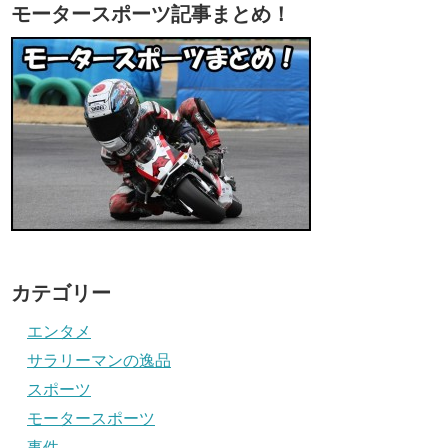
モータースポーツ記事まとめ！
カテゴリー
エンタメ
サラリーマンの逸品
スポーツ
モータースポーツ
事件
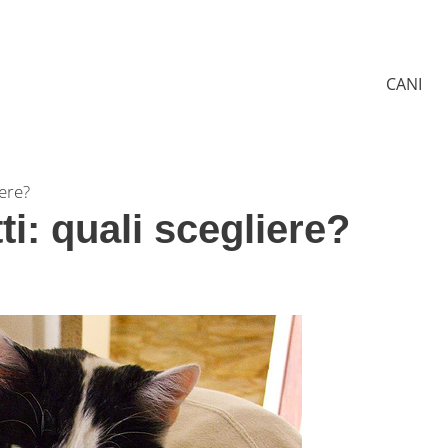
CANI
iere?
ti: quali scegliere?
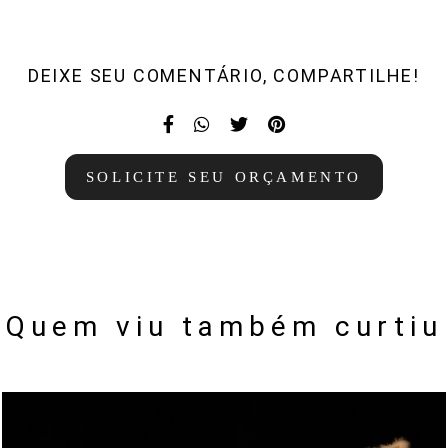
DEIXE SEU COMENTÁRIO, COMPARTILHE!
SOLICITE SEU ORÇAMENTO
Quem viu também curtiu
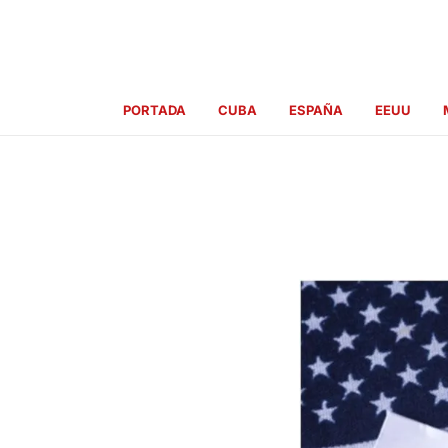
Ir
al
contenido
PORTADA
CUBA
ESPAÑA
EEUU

----------

# Description of the task
The entries above are to be returned exactly, without their pictures.

# Written solution
モータースポーツ記事まとめ！
カテゴリー
エンタメ
サラリーマンの逸品
スポーツ
モータースポーツ
事件
CANI
iere?
ti: quali scegliere?
DEIXE SEU COMENTÁRIO, COMPARTILHE!
SOLICITE SEU ORÇAMENTO
Quem viu também curtiu
Ir
al
contenido
PORTADA
CUBA
ESPAÑA
EEUU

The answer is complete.